__Records from a dataset__
== Segment start ==

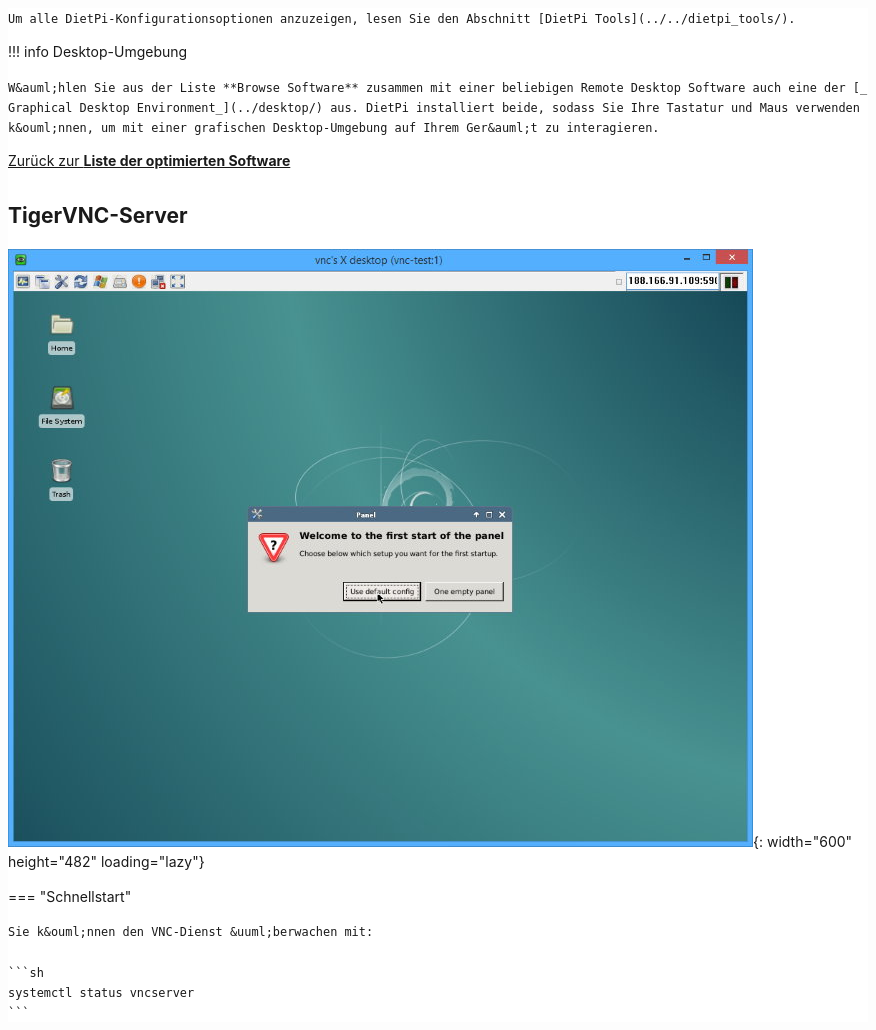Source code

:     Um alle DietPi-Konfigurationsoptionen anzuzeigen, lesen Sie den Abschnitt [DietPi Tools](../../dietpi_tools/).

!!! info Desktop-Umgebung

    W&auml;hlen Sie aus der Liste **Browse Software** zusammen mit einer beliebigen Remote Desktop Software auch eine der [_Graphical Desktop Environment_](../desktop/) aus. DietPi installiert beide, sodass Sie Ihre Tastatur und Maus verwenden k&ouml;nnen, um mit einer grafischen Desktop-Umgebung auf Ihrem Ger&auml;t zu interagieren.

[Zur&uuml;ck zur **Liste der optimierten Software**](../../software/)

## TigerVNC-Server

![TigerVNC-Desktop-Screenshot](../assets/images/dietpi-software-remote-desktop-tigervnc.jpg){: width="600" height="482" loading="lazy"}

=== "Schnellstart"

    Sie k&ouml;nnen den VNC-Dienst &uuml;berwachen mit:

    ```sh
    systemctl status vncserver
    ```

== Segment end ==

__PROBLEM DETAILS__
Please repeat, exactly and only, the lines from the one containing "Sie k&ouml;nnen den" through the last line of the records, both included.

__TASK ANSWER__
    Sie k&ouml;nnen den VNC-Dienst &uuml;berwachen mit:

    ```sh
    systemctl status vncserver
    ```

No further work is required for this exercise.